Gönül dilimizin inşasında epey yer tutan cümlelerimiz ve karşılıklarını şöyle sıralayabilirim:Yatacak olanlara,Allah rahatlık versin;yemeğin lezzetini anlatırken,ağzınıza layık;bir kimseden ayrılırken,Allaha emanet ol;sık sık karşılaşılan tanımadıklarımıza, merhaba ;iyi bir davranış gösterene,maşaallah dersek doğru yapmış oluruz.Siz bunlardan hangisini işlek olarak kullanırsanız,irfanımıza iyilik etmiş,ona sahip çıkmış olursunuz.Kültürden irfana geçemeyenler,bu söylediklerime muhalefet eden çapsızlardır.Her yanımız, üç kelimeyle konuşan sevgisiz kişiliklerle dolu.Selamı dahi vermeyen,günaydın diyemeyen hissizlerle yaşamak ne zor! “Gönül kapısı herkese açılır mı? /İki laf eden adam sayılır mı?/Bakma insan oğlunun uyruğuna, /Tanıyamazsın basmadıkça kuyruğuna.”Mevlana,sanki günümüz insanını mı anlatmış?İki laf edenin adam sayıldığı günlerdeyiz!
İnsan dilinin altında gizlidir diyen büyüğümüz,insanın diliyle üslubuyla insan olduğunu anlatmaya çalışmıştır.Bunun önemli araçlarından birisi de,güzel ve kaidelere uygun konuşmaktır.Bunun için şiire,deyime başvurmakta da fayda var.Nezaketi şiirde,sanatta arayan miletimiz,aradığı her değeri de bulmuştur.Aramasını bilmediğimiz,nerde duracağımızı kestiremediğimiz yoz günlerde de,güzel hasletlerimiz yerini argoya ve sövgüye bırakmıştır.
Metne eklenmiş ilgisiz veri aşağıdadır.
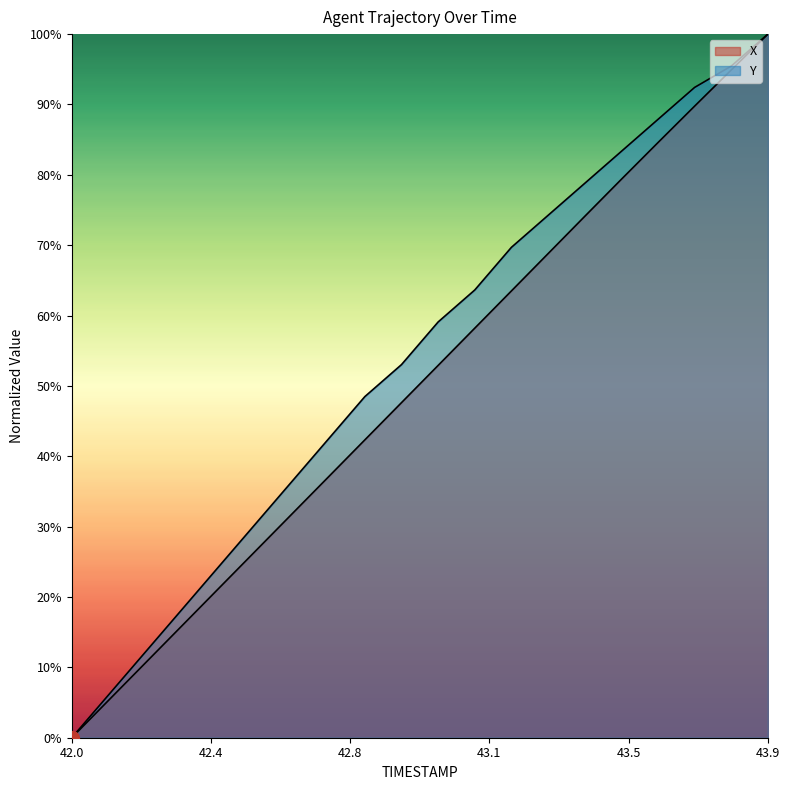

What is the average value of the X series?

50.2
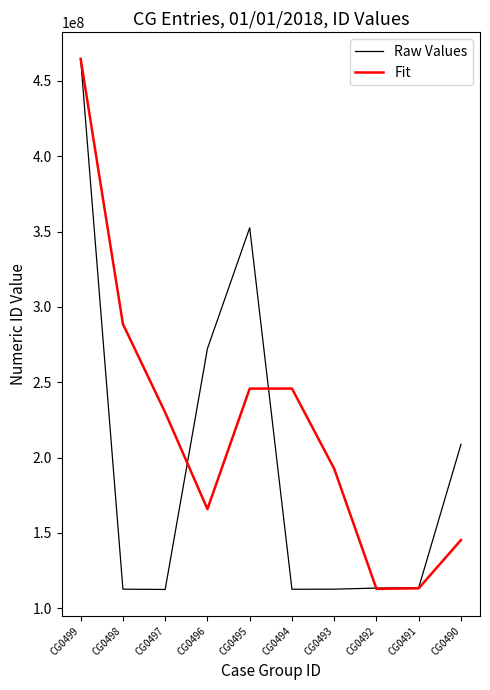

How many lines are shown in the chart?

2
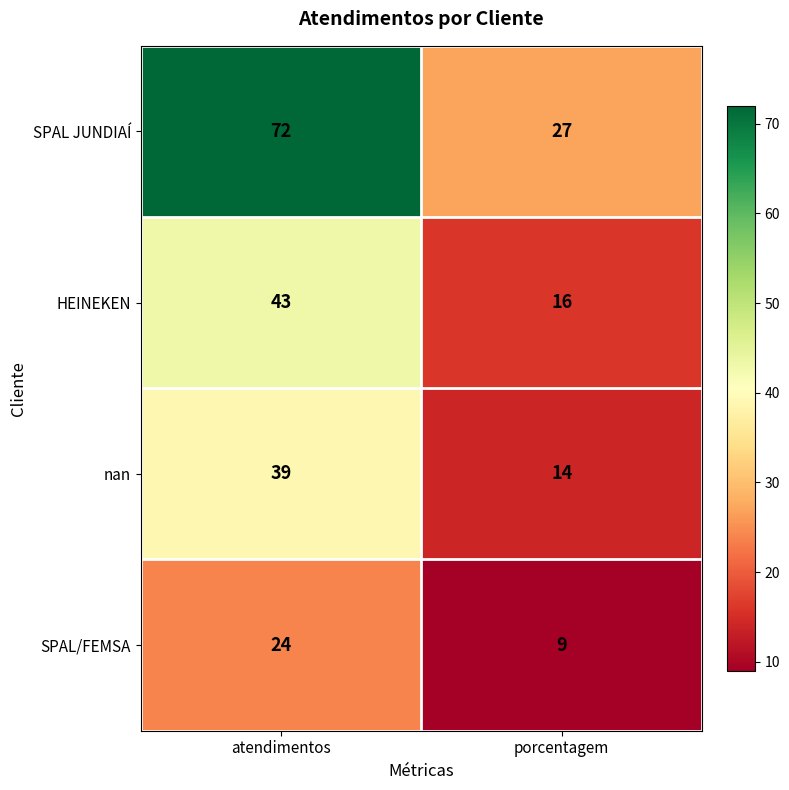

True or false: HEINEKEN has a value of 43 at atendimentos.

True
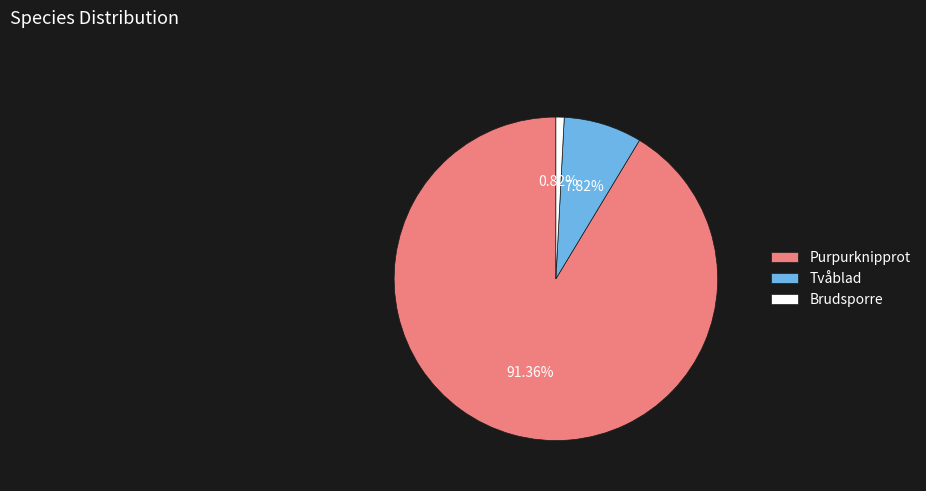

Between Brudsporre and Tvåblad, which is larger?

Tvåblad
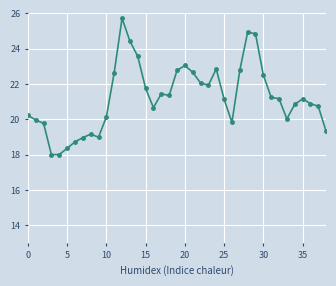

What is the difference between the second highest and second lowest values?

6.9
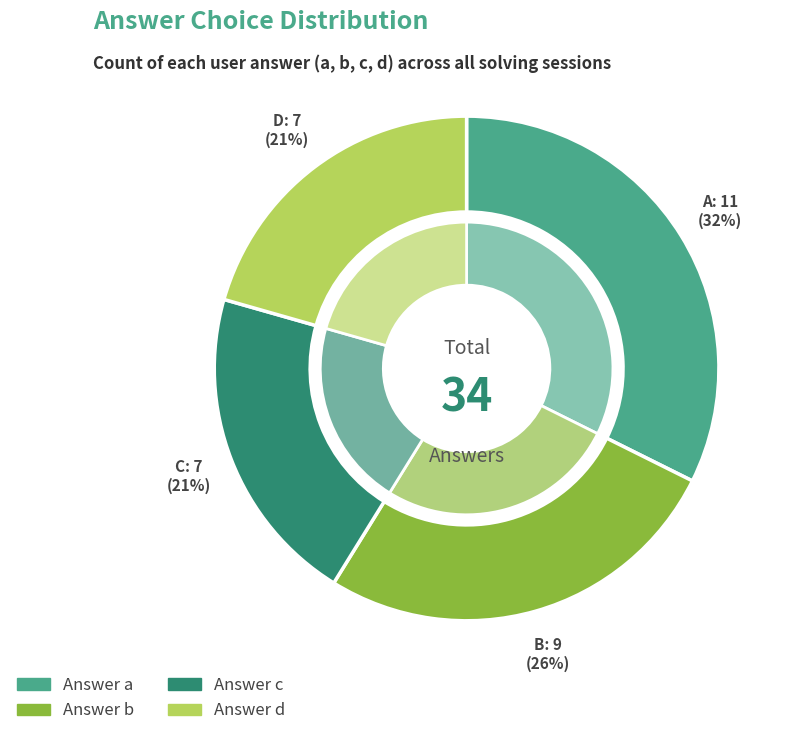

Is there a majority slice in this chart?

No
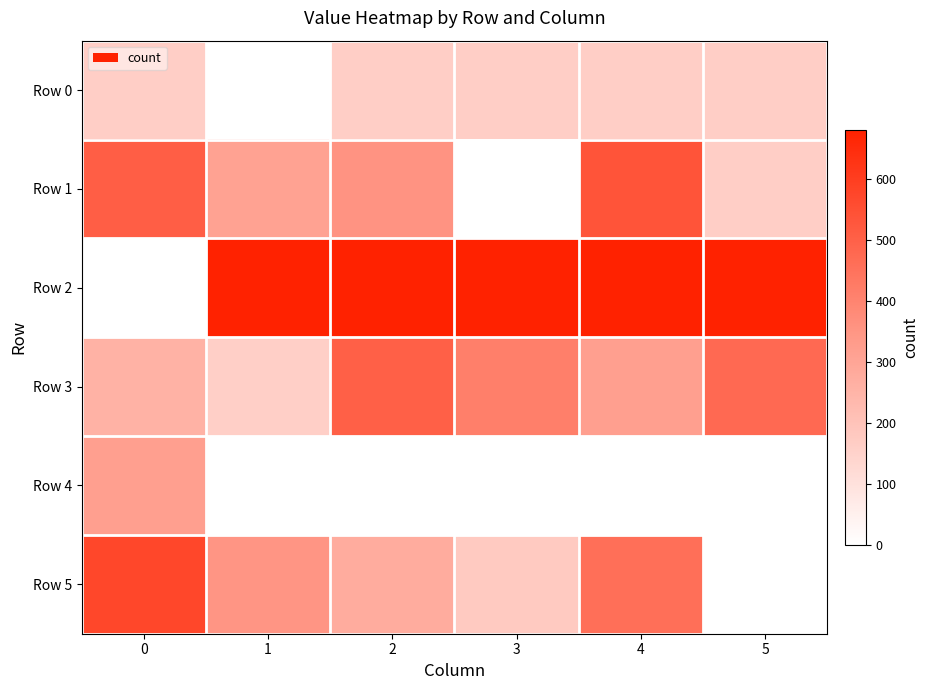

Count the number of categories in the chart.

6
Lanlı,ohalı,mallı,hoştlu konuşmalar;olmayan kültürümüzün kışını ifade eder.Argoya, tadında ve sınırlı eyvaallah derim.Abartıldığında ve irfanı kuşattığında karşı koyarım.Görgü,nezahat biraz da saygı ve sevgi gerektirir.Sevgisiz günlerin dili de böyle oluyor.Dizilerimizin bile, adı sorunlu.Pis yedili adının dizileştiği bir çukur ortamdayız.Buna da ‘eyvaallah’ diyemiyorum.
Güzel hasletlerimizi ya da hasretini çektiğimiz irfanı konuştuğumuz yazımızı,irfan ve güzellik dolu bir metinle bitirelim.Ne varsa,eskimez metinlerde var.İnsan aradığını bulur,çünkü kaybettiklerimiz aslında aradıklarımız değil midir?İşte ilaç gibi,şifa dolu dizeler:” Hikmetinde ben de hayrânım ki yok cem’ eylemiş/Meşreb-i irfân ile âkl-ı ma’aşı bir yere.” Dünyanın şu hikmetine ben de şaştım kaldım.İrfan sahibi olmakla geçimini sağlama mantığını bir araya toplamış insan yok gibidir.Mesele budur.İrfan sahibi olup,hasletlerimizi yaşattıkça;maişetimizi temin ettiğimiz zaman,mesele yoktur.Rızıkla,Rezzakı aramayı bırakmayacağız.Hasletlerimizden de vazgeçmeyeceğiz.